Paris (France), January 3, 2019 – 6.00 pm CET – Onxeo S.A. (Euronext Paris, NASDAQ Copenhagen: ONXEO), (“Onxeo” or “the Company”), a clinical-stage biotechnology company specializing in the development of innovative drugs in oncology, in particular against rare or resistant cancers, today announces the identification of predictive biomarkers for AsiDNA™, its first-in-class non-targeted DNA Damage Response (DDR) inhibitor, which enables personalized medicine approaches.


Judith Greciet, Chief Executive Officer of Onxeosaid“The development of AsiDNA™ is undergoing a strong momentum both in terms of preclinical and clinical activities. Identifying predictive biomarkers is an important step forward that will assist in the design of the next phases of the clinical development of AsiDNA™. Indeed, these biomarkers will make possible an upstream selection of the patients with a better sensitivity to treatment with AsiDNA™, which will maximize the likelihood of success for upcoming clinical studies as well as enable a personalized medicine approach for these patients over time. We now have a robust and state-of-the-art set of preclinical and clinical data for this particularly promising drug candidate in the field of DDR. The identified biomarkers are important components in the design of future studies and will be included as soon as the next phase 1b/2 combination study that we expect to initiate in the coming weeks, thanks to the favorable intermediate results of activity and tolerance in the ongoing DRIIV-1 study. Each of these advances in our developments significantly enhances the value of AsiDNA™ and our R&D assets.”

Preclinical studies identified predictive biomarkers for patient selection in upcoming studies of AsiDNA™

Extensive tests investigated AsiDNA™ sensitivity signature using bioinformatics analysis from transcriptomic experiments, validated this signature in vitro on multiple cell lines and then analyzed the genes presenting an expression profile highly correlated with sensitivity to AsiDNA™.

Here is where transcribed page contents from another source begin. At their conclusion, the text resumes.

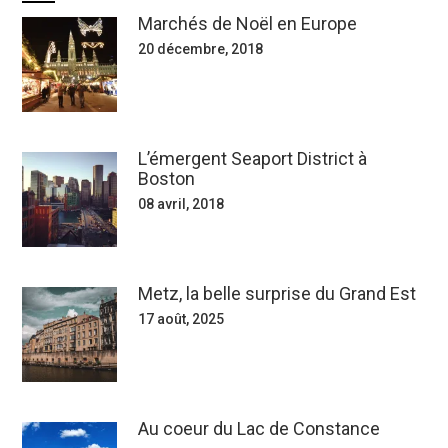
Marchés de Noël en Europe
20 décembre, 2018
L’émergent Seaport District à
Boston
08 avril, 2018
Metz, la belle surprise du Grand Est
17 août, 2025
Au coeur du Lac de Constance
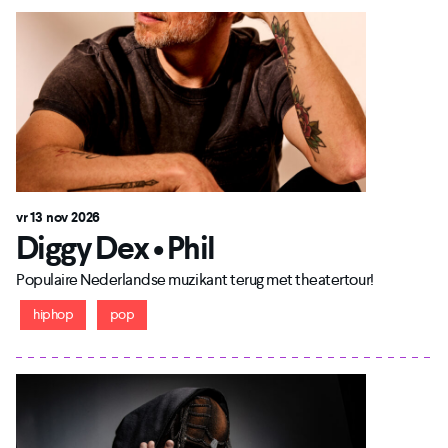
vr 13 nov 2026
Diggy Dex • Phil
Populaire Nederlandse muzikant terug met theatertour!
hiphop
pop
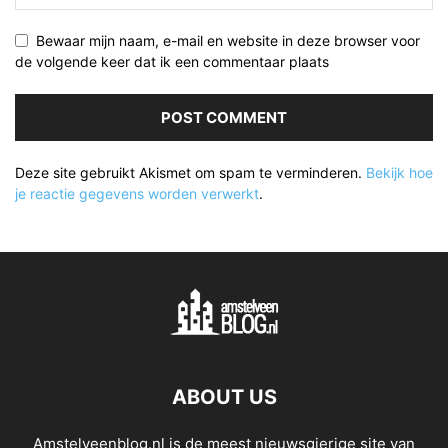
Bewaar mijn naam, e-mail en website in deze browser voor
de volgende keer dat ik een commentaar plaats
Deze site gebruikt Akismet om spam te verminderen.
Bekijk hoe
je reactie gegevens worden verwerkt
.
ABOUT US
Amstelveenblog.nl is de meest nieuwsgierige site van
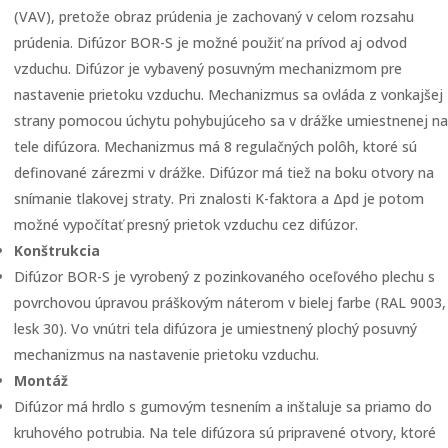
(VAV), pretože obraz prúdenia je zachovaný v celom rozsahu
prúdenia. Difúzor BOR-S je možné použiť na prívod aj odvod
vzduchu. Difúzor je vybavený posuvným mechanizmom pre
nastavenie prietoku vzduchu. Mechanizmus sa ovláda z vonkajšej
strany pomocou úchytu pohybujúceho sa v drážke umiestnenej na
tele difúzora. Mechanizmus má 8 regulačných polôh, ktoré sú
definované zárezmi v drážke. Difúzor má tiež na boku otvory na
snímanie tlakovej straty. Pri znalosti K-faktora a Δpd je potom
možné vypočítať presný prietok vzduchu cez difúzor.
Konštrukcia
Difúzor BOR-S je vyrobený z pozinkovaného oceľového plechu s
povrchovou úpravou práškovým náterom v bielej farbe (RAL 9003,
lesk 30). Vo vnútri tela difúzora je umiestnený plochý posuvný
mechanizmus na nastavenie prietoku vzduchu.
Montáž
Difúzor má hrdlo s gumovým tesnením a inštaluje sa priamo do
kruhového potrubia. Na tele difúzora sú pripravené otvory, ktoré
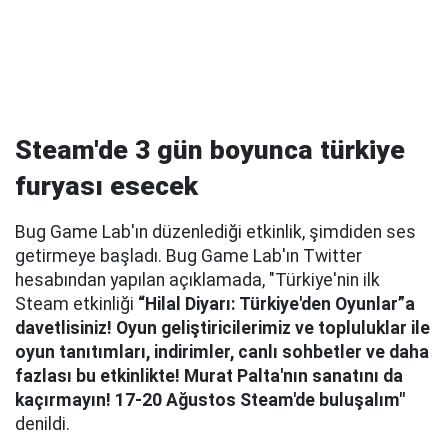
Steam'de 3 gün boyunca türkiye
furyası esecek
Bug Game Lab'ın düzenlediği etkinlik, şimdiden ses
getirmeye başladı. Bug Game Lab'ın Twitter
hesabından yapılan açıklamada, "Türkiye'nin ilk
Steam etkinliği
“Hilal Diyarı: Türkiye'den Oyunlar”a
davetlisiniz! Oyun geliştiricilerimiz ve topluluklar ile
oyun tanıtımları, indirimler, canlı sohbetler ve daha
fazlası bu etkinlikte! Murat Palta'nın sanatını da
kaçırmayın! 17-20 Ağustos Steam'de buluşalım"
denildi.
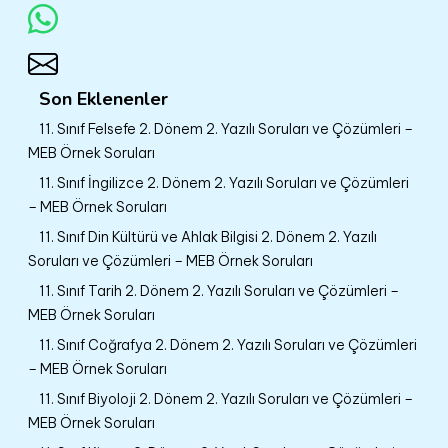
Son Eklenenler
11. Sınıf Felsefe 2. Dönem 2. Yazılı Soruları ve Çözümleri –
MEB Örnek Soruları
11. Sınıf İngilizce 2. Dönem 2. Yazılı Soruları ve Çözümleri
– MEB Örnek Soruları
11. Sınıf Din Kültürü ve Ahlak Bilgisi 2. Dönem 2. Yazılı
Soruları ve Çözümleri – MEB Örnek Soruları
11. Sınıf Tarih 2. Dönem 2. Yazılı Soruları ve Çözümleri –
MEB Örnek Soruları
11. Sınıf Coğrafya 2. Dönem 2. Yazılı Soruları ve Çözümleri
– MEB Örnek Soruları
11. Sınıf Biyoloji 2. Dönem 2. Yazılı Soruları ve Çözümleri –
MEB Örnek Soruları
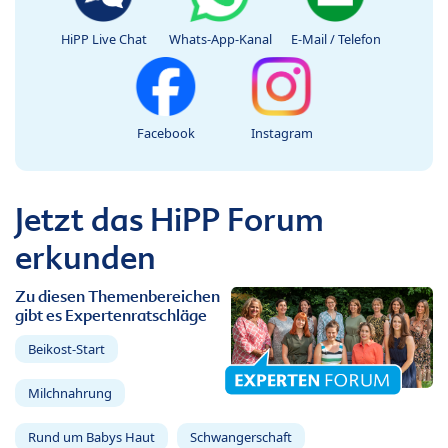
HiPP Live Chat
Whats-App-Kanal
E-Mail / Telefon
Facebook
Instagram
Jetzt das HiPP Forum
erkunden
Zu diesen Themenbereichen
gibt es Expertenratschläge
Beikost-Start
Milchnahrung
Rund um Babys Haut
Schwangerschaft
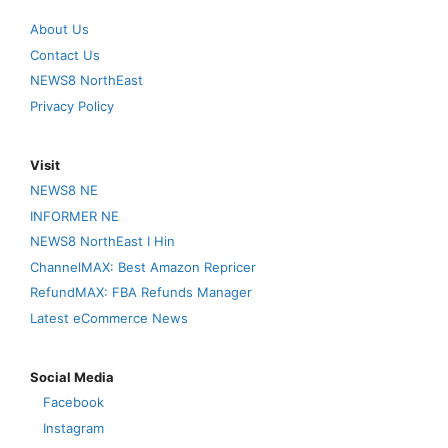
About Us
Contact Us
NEWS8 NorthEast
Privacy Policy
Visit
NEWS8 NE
INFORMER NE
NEWS8 NorthEast I Hin
ChannelMAX: Best Amazon Repricer
RefundMAX: FBA Refunds Manager
Latest eCommerce News
Social Media
Facebook
Instagram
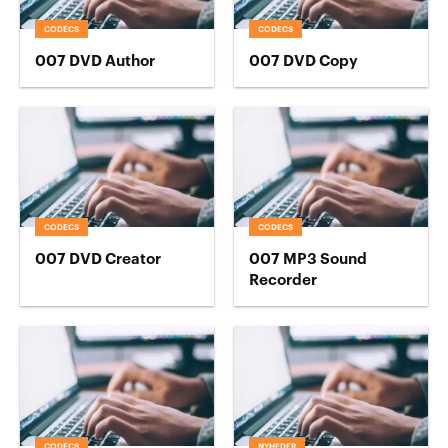
CODECS
CODECS
007 DVD Author
007 DVD Copy
CODECS
CODECS
007 DVD Creator
007 MP3 Sound
Recorder
CODECS
NYHEDER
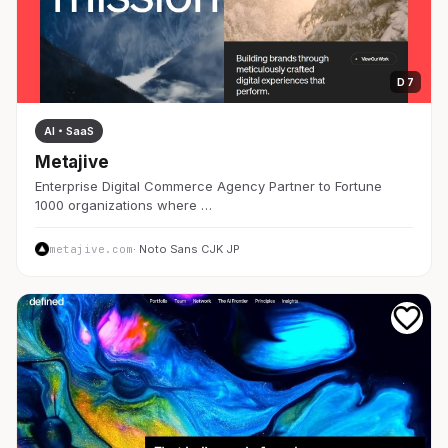
D 7
AI・SaaS
Metajive
Enterprise Digital Commerce Agency Partner to Fortune
1000 organizations where …
metajive.com
· Noto Sans CJK JP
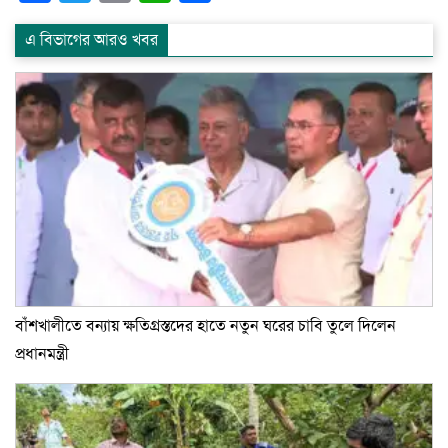
এ বিভাগের আরও খবর
বাঁশখালীতে বন্যায় ক্ষতিগ্রস্তদের হাতে নতুন ঘরের চাবি তুলে দিলেন
প্রধানমন্ত্রী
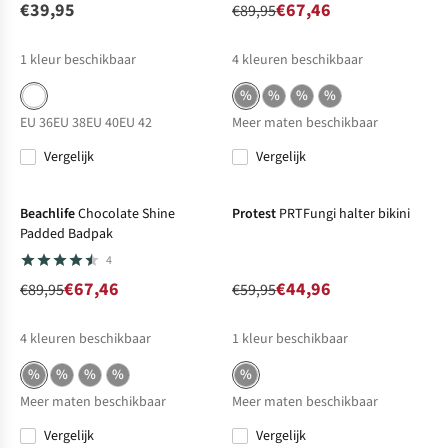
€39,95
€67,46
€89,95
1
kleur beschikbaar
4
kleuren beschikbaar
%
%
%
%
EU 36
EU 38
EU 40
EU 42
Meer maten beschikbaar
Vergelijk
Vergelijk
-25%
Sale
-25%
Sale
Beachlife
Chocolate Shine
Protest
PRTFungi halter bikini
Padded Badpak
4
€67,46
€44,96
€89,95
€59,95
4
kleuren beschikbaar
1
kleur beschikbaar
%
%
%
%
%
Meer maten beschikbaar
Meer maten beschikbaar
Vergelijk
Vergelijk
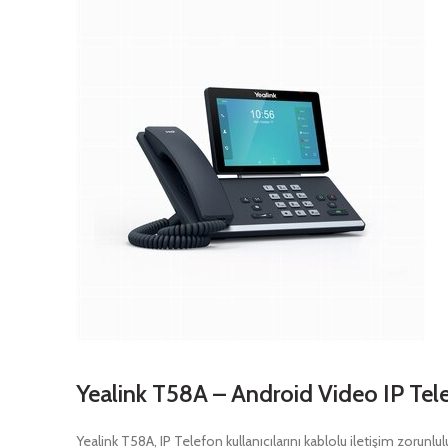
Yealink T58A – Android Video IP Tele
Yealink T58A, IP Telefon kullanıcılarını kablolu iletişim zorun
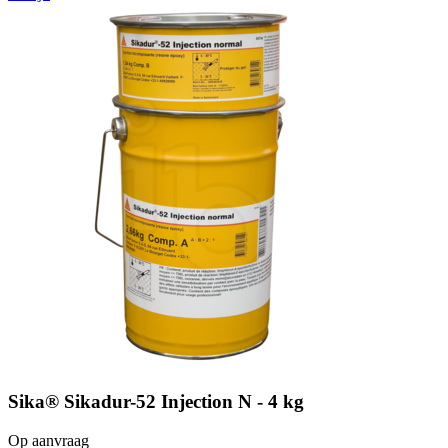
Sika® Sikadur-52 Injection N - 4 kg
Op aanvraag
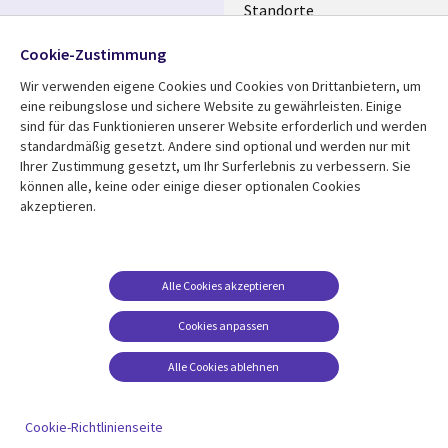
Standorte
Allianzen
Folgen Sie uns
Cookie-Zustimmung
Merger
Wir verwenden eigene Cookies und Cookies von Drittanbietern, um
Social
eine reibungslose und sichere Website zu gewährleisten. Einige
Media
sind für das Funktionieren unserer Website erforderlich und werden
GERMANY
standardmäßig gesetzt. Andere sind optional und werden nur mit
Ihrer Zustimmung gesetzt, um Ihr Surferlebnis zu verbessern. Sie
Mediathek
Rechtliches
können alle, keine oder einige dieser optionalen Cookies
akzeptieren.
Library
Legal
Aktuelles
Allgemeine
Geschäftsbedingungen
Links
GERMANY
Artikel
Beschwerden/Hinweise
GERMANY
Blogs
Alle Cookies akzeptieren
Compliance
Events
Cookies anpassen
Datenschutz
Podcasts
Impressum
Alle Cookies ablehnen
Presse
Cookie-Einstellungen
Standpunkt
Cookie-Richtlinienseite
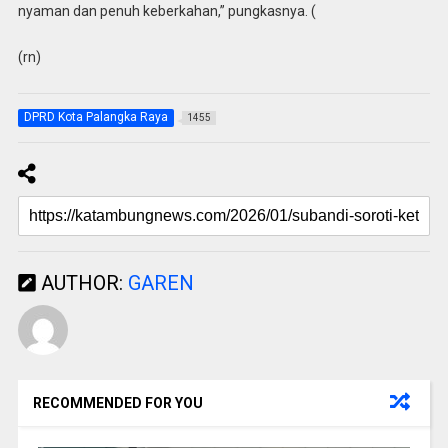
nyaman dan penuh keberkahan,” pungkasnya. (
(rn)
DPRD Kota Palangka Raya
1455
AUTHOR:
GAREN
RECOMMENDED FOR YOU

These studies showed that sensitivity to AsiDNA™ is correlated with the level of DNA repair gene expression in the tumor and identified several tumor genes for which the level of expression is the most correlated to AsiDNA™ sensitivity. A low level of these genes expression in a patient’s tumor greatly increases the likelihood that the patient will respond to treatment with AsiDNA™. As a result, analysis of these genes will be used to select the patients with the highest sensitivity to treatment and thus the greater probability of response in upcoming trials.

Use of such predictive biomarkers is part of the best practices in clinical trial design and in treatment (personalized medicine) today. During clinical development, their use greatly reduces risks and maximizes the chances of success. In clinical practice, prior assessment via predictive biomarkers allows for personalized care that optimizes the patient’s chances by selecting the most appropriate treatment for a given patient.